Chicago Swells The Surging Throng

Another year, another rendition of The Red Flag. The events that it describes took place in Chicago.

So, in December, when President Obama switches on the lights of those fifty Christmas trees around the White House, and that strangely familiar tune strikes up, I think we all know what he and those around him should start singing.

Indeed, as many people as possible, not least from Chicago, should surround the White House itself for that very purpose.

1 comment:

  1. Chicago will be getting a new mayor soon. I am hoping for a Reverend James Meeks victory. Daley the Younger wasn't that great of a mayor. He was a serial privatizer and his policies were largely built around turning the City into a tourist attraction for out-of-towners while trying to turn over as much City infrastructure as possible to crony capitalists in shady backroom deals.

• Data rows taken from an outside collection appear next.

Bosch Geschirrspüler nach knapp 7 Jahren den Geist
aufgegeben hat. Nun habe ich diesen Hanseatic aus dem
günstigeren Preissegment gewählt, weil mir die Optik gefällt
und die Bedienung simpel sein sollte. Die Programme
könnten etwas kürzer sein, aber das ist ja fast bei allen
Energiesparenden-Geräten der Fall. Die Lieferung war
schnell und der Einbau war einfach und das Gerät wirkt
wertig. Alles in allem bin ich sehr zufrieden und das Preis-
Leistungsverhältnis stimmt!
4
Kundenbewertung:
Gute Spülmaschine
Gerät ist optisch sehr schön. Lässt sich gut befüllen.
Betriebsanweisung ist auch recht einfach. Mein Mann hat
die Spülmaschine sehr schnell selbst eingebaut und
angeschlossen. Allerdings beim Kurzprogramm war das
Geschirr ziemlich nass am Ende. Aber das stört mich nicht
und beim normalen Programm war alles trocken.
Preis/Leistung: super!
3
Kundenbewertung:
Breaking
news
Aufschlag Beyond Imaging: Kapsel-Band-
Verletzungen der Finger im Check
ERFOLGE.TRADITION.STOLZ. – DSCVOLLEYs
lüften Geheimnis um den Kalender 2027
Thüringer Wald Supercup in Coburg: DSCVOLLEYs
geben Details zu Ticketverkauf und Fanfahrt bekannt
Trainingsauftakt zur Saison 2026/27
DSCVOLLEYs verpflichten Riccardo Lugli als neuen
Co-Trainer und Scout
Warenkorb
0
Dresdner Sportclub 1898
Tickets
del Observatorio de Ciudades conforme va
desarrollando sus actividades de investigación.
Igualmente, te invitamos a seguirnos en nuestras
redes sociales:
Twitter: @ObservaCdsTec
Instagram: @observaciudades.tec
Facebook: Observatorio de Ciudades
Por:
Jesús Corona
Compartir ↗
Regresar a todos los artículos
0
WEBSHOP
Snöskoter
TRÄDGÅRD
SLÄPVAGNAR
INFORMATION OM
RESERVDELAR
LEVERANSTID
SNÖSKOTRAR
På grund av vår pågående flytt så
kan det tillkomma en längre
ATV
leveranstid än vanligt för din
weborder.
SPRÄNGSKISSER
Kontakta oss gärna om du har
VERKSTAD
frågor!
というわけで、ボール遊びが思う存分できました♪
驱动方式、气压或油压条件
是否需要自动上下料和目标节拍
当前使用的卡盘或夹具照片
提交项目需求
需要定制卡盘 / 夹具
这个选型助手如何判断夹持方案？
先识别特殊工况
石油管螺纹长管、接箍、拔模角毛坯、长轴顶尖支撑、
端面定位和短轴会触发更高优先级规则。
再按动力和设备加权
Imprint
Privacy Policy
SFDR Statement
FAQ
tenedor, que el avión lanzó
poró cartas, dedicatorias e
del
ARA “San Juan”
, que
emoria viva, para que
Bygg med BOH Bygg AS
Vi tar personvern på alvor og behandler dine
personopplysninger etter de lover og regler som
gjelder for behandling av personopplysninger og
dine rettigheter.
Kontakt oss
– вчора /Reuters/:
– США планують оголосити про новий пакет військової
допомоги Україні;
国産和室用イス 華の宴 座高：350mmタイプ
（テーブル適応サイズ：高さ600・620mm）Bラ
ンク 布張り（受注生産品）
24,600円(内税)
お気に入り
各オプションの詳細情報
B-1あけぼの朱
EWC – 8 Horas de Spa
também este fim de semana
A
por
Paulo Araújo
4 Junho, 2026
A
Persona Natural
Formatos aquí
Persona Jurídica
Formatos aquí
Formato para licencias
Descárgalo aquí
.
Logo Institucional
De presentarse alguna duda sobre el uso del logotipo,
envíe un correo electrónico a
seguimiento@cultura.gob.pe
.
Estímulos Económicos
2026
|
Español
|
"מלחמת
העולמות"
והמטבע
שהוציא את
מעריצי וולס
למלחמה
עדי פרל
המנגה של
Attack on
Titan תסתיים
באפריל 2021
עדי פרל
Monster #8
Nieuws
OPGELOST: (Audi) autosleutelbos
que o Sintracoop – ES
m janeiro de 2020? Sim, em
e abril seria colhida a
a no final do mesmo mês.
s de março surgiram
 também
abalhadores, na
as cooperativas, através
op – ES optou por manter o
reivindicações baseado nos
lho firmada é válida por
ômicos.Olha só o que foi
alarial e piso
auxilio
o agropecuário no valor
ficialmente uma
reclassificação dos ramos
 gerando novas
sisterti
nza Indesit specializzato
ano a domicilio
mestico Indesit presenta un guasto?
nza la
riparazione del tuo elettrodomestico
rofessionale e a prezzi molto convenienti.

    Suburbanites loved him because he made Chicago beautiful (well, at least Downtown and the gentrified areas) but actual long-time City residents had to pay for his friend’s overpriced flower pots and other boondoggles that helped connected contractors while getting ripped off by the privatized parking meters, to just give one example.

    I am highly suspicious of Rahm Emanuel as he is a Clintonite Democrat insider who might be even worse than the old mayor.

    Hopefully white Chicagoans, especially municipal workers, can get over their inveterate racism and see that a socially conservative, New Deal Democrat is better for regular Chicagoans than neoliberal Democrats who gain most of their support in the City from the Downtown and gentrified neighborhood set (yuppies, students, gays, etc.) that tends to be very socially liberal but are rather anti-worker, especially anti-municipal worker.

    The Chicago mayoral race will likely showcase the deep tensions that have been troubling the Democratic Party and the American Left since the collapse of the New Deal coalition. Self-proclaimed progressives will have to choose between social liberalism or social democracy. It is really questionable whether you can really have both.